» QUOTED PASSAGE
* * * * * * * * *

The Silverware has been shared through four new teams 
The corrupt SFA are clueless on how to justify their Armageddon statement. 
Footballs better
Lots of young talent now being developed and not being media groomed by the Daily Record as the Huns next big signing
Better all round feeling about our game.
Scotland's coefficient higher than in the last 15 years
National team doing better. 
Etc etc.
		
Click to expand...

But only one winner possible of the league ?

No clubs able to get into the group stage of the Europa

League without a sponser and drop in telly money 

Celtic are the highest co efficent in Europe at 62 - below even Fulham then Rangers at 92 - so in danger of losing European slots in further qualifying rounds

Got the country at 23 in Europe below teams like Cyprus and Israel and a points drop from last year - currently at 3.250


----------



## Dodger (May 26, 2014)

* * * * * * * * *

» PROBLEM SET
1) List the clubs and countries that the Scottish football discussion names by their official names.
2) Carry on the Scottish football discussion from where it stops.

» DATASET RECORDS
* * * * * * * * *

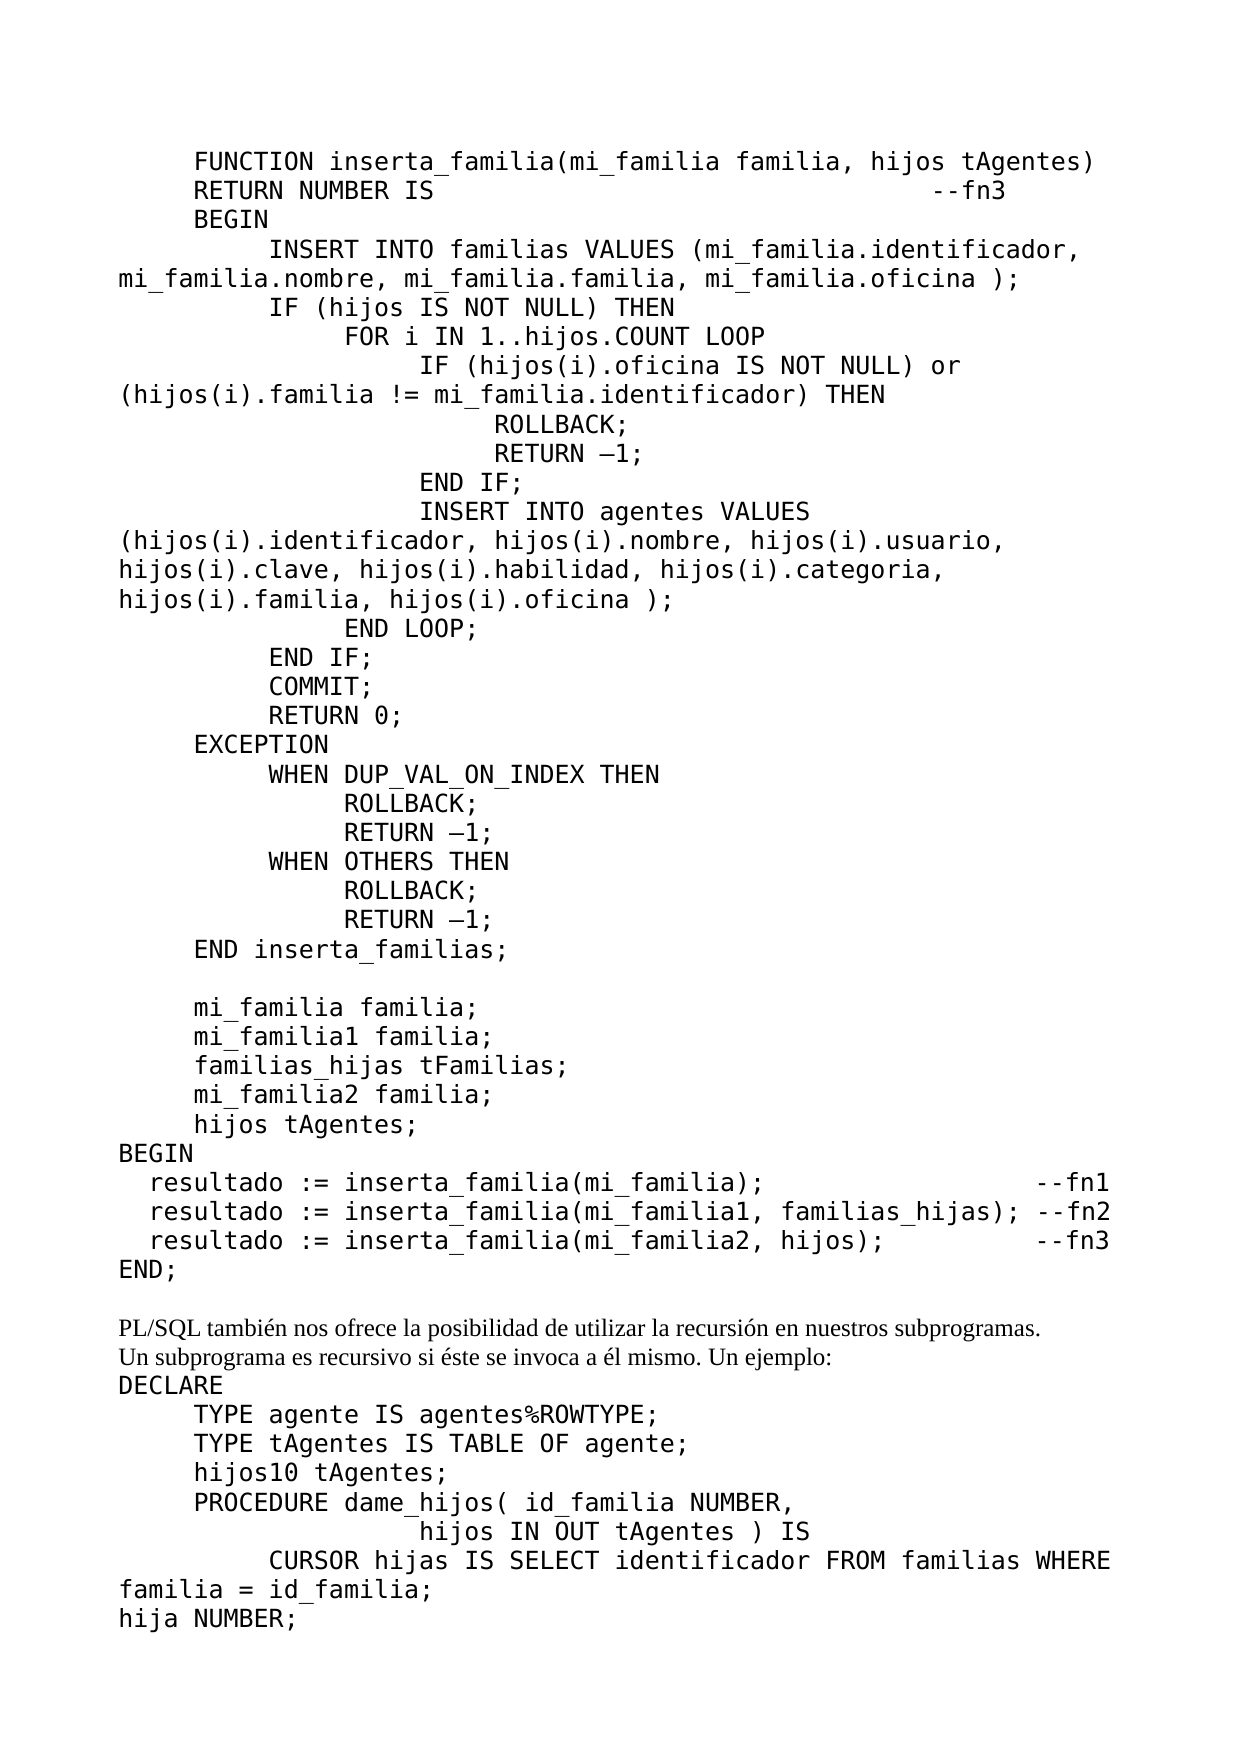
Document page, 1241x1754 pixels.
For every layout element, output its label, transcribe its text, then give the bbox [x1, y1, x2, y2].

* * * * * * * * *

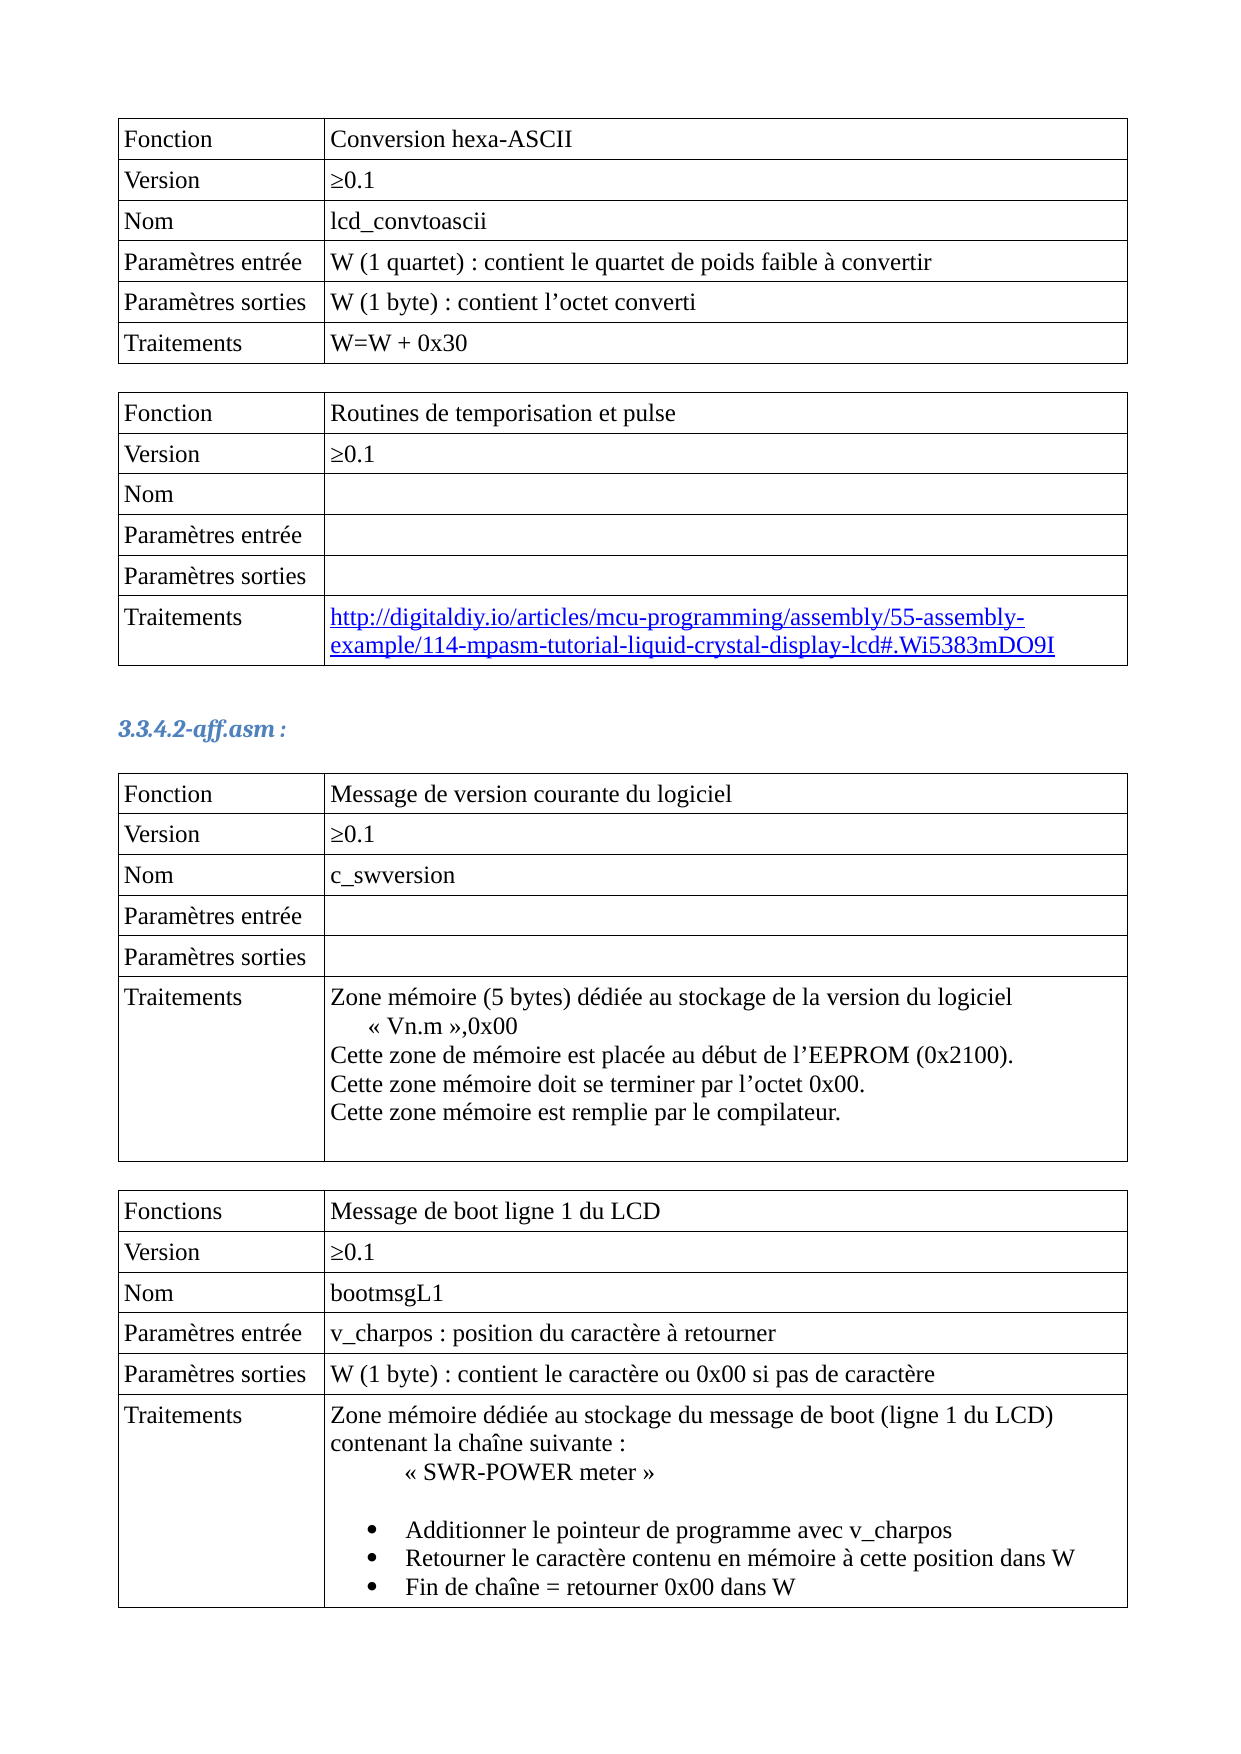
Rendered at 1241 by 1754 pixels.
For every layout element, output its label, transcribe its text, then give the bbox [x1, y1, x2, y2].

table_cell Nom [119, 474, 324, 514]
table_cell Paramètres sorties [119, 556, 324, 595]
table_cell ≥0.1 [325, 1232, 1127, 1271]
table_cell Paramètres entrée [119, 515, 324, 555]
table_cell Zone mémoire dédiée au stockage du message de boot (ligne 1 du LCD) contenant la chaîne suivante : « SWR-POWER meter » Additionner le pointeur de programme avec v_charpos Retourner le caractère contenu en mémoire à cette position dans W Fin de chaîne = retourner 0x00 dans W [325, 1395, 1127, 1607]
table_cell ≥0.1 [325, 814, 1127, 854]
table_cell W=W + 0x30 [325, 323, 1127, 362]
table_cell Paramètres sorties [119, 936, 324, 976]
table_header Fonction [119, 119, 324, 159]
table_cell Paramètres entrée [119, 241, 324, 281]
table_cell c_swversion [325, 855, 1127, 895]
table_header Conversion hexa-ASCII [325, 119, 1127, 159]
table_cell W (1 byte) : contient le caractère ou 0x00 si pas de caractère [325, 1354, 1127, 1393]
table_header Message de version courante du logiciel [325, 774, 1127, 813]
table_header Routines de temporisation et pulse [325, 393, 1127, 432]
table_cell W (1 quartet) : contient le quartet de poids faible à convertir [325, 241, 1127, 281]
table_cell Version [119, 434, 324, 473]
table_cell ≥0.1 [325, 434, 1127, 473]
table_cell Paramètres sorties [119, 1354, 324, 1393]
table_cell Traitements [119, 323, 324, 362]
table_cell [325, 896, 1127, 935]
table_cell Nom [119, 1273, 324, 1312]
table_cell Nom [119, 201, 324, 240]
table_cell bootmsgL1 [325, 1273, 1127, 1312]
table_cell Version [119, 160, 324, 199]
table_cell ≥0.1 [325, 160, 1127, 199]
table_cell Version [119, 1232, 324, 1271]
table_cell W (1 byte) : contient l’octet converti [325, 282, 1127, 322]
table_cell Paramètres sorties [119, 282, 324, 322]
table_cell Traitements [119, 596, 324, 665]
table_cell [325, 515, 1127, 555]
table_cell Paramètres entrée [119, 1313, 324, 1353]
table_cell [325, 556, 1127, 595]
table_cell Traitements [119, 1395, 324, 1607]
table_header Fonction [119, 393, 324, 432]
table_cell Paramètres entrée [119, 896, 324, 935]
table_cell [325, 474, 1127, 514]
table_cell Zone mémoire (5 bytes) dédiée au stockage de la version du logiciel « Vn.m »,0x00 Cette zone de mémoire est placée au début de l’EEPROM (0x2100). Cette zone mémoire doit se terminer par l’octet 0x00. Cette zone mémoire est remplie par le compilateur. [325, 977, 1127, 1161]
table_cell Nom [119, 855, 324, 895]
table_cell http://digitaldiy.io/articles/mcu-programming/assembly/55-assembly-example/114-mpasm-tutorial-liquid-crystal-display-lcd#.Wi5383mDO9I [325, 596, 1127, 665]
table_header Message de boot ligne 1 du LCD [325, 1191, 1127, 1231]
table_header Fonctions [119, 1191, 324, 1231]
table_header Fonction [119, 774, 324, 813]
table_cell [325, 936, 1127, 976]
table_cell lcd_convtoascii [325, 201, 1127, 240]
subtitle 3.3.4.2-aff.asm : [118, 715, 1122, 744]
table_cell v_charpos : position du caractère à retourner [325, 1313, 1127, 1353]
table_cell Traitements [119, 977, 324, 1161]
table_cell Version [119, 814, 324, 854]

* * * * * * * * *

» THE RESPONSES
1) Scotland, Celtic, Fulham, Rangers, Cyprus, Israel

2)
Liverpoolphil said:



			But only one winner possible of the league ?

No clubs able to get into the group stage of the Europa

League without a sponser and drop in telly money 

Celtic are the highest co efficent in Europe at 62 - below even Fulham then Rangers at 92 - so in danger of losing European slots in further qualifying rounds

*Got the country at 23 in Europe* below teams like Cyprus and Israel and a points drop from last year - currently at 3.250
		
Click to expand...

http://www.fifa.com/worldranking/rankingtable/index.html 22 in World and up from mid seventies when Rangers died.


----------



## c1973 (May 26, 2014)

And there's that use of the word Hun again. Deemed to be a derogatory term for Protestant, and they say that Rangers and Celtic fans are bigots.........


http://nilbymouth.org/history/


----------



## wrighty1874 (May 26, 2014)

Sad day for Edinburgh, but financially I think it's better for Hearts and Hibs to remain in the same division. My mate, a Hibs fan actually thinks Hearts will recover quicker than them and tells me Rangers are in danger of going bust again.


----------



## Liverpoolphil (May 26, 2014)

Dodger said:



http://www.fifa.com/worldranking/rankingtable/index.html 22 in World and up from mid seventies when Rangers died.
		
Click to expand...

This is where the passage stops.